Rodney Martin

Personal information
- Born: 17 October 1965 (age 60)
- Website: rodmartinsquash.com

Sport
- Country: Australia
- Handedness: Right-Handed
- Turned pro: 1984
- Retired: 1995

Men's Singles
- Highest ranking: 2 (November 1992)
- World Open: W (1991)

Medal record
Men's squash
Representing Australia
World Championships
| Gold medal – first place | 1991 Adelaide | Singles |
| Bronze medal – third place | 1987 Birmingham | Singles |
| Bronze medal – third place | 1992 Johannesburg | Singles |

= Rodney Martin (squash player) =

Australian squash player (born 1965)

Rodney Martin (born 17 October 1965) is an Australian former professional squash player, who is best known for winning the 1991 World Open and becoming the first player to defeat Jahangir Khan and Jansher Khan in the same event. After retiring as a player due to injury, he became a squash coach, working in Australia and the United States.

== Early life ==
Martin comes from one of squash's most successful families. His older brother Brett Martin and younger sister Michelle Martin were also top professional players. He grew up in the Sydney suburb of Engadine, where his parents built the local squash centre under their family home. In his early teens he moved with his family to Brisbane, where he attended Everton Park State High School.

== Career ==
Martin began his squash career in 1984 and shortly afterwards began attending the Australian Institute of Sport. His first major victory at an international competition was at the 1985 Australian Open. Martin was runner-up at the British Open three times in 1988–1990 (losing to Pakistani player Jahangir Khan in the final on all three occasions).

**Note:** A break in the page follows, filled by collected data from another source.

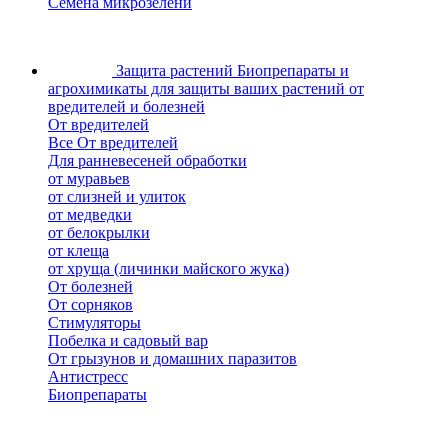
Семена микрозелени
Защита растений
Биопрепараты и
агрохимикаты для защиты ваших растений от
вредителей и болезней
От вредителей
Все От вредителей
Для ранневесеней обработки
от муравьев
от слизней и улиток
от медведки
от белокрылки
от клеща
от хруща (личинки майского жука)
От болезней
От сорняков
Стимуляторы
Побелка и садовый вар
От грызунов и домашних паразитов
Антистресс
Биопрепараты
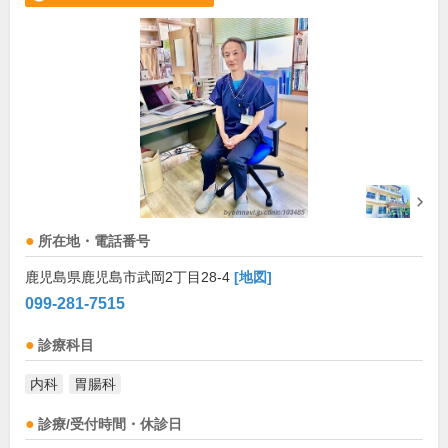
所在地・電話番号
鹿児島県鹿児島市武岡2丁目28-4
[地図]
099-281-7515
診療科目
内科
胃腸科
診療/受付時間・休診日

He is best known for winning the World Open in 1991, beating Jahangir Khan in the final 14–17, 15–9, 15–4, 15–13 (he had previously beaten another Pakistani player, Jansher Khan, in the quarter-finals, and his Australian compatriot Chris Dittmar in the semi-finals). He became the first person to defeat Jahangir and Jansher Khan in the same event. Martin also won the Australian Open in 1986, 1990, 1992, and 1993, the Hong Kong Open in 1986 and 1992, and the United States Open in 1989 and 1991; he was part of the Australian teams that won the World Team Squash Championships in 1989 in Singapore and 1991 in Helsinki. Martin was forced to retire from the international tour in 1995 due to a hip injury.

After retiring as a player, he became a squash coach, working with the Australian Institute of Sport from 1996 to 2010 and then setting up his own business in the US state of Connecticut, Rodney Martin Squash. In Australia he coached such players as his sister Michelle, Stewart Boswell, Anthony Ricketts, Paul Price, Dan Jenson, Cameron Pilley, and Kasey Brown. Some of the players he has coached since moving to the US include Mohamed El Shorbagy, Ryan Cuskelly, Zac Alexander, Abdulla Al-Tamimi, Peter Creed, Chris Hanson, and Christopher Binnie.

== Personal life ==
In 1993, Martin married fellow Australian squash player Danielle Drady, with whom he had been in a long-term relationship, but their marriage ended the next year after she left him for his manager Phil Harte (who had also managed Martin's sister Michelle). Martin later partially won a court case in the Supreme Court of New South Wales against Harte and two other directors over their management of the Australian Squash Club.

He is married to retired Australian international squash player Amelia Pittock and they have a son.

==Recognition==
Martin received an Australian Sports Medal in 2000 and was inducted into the Squash Australia Hall of Fame in 2007.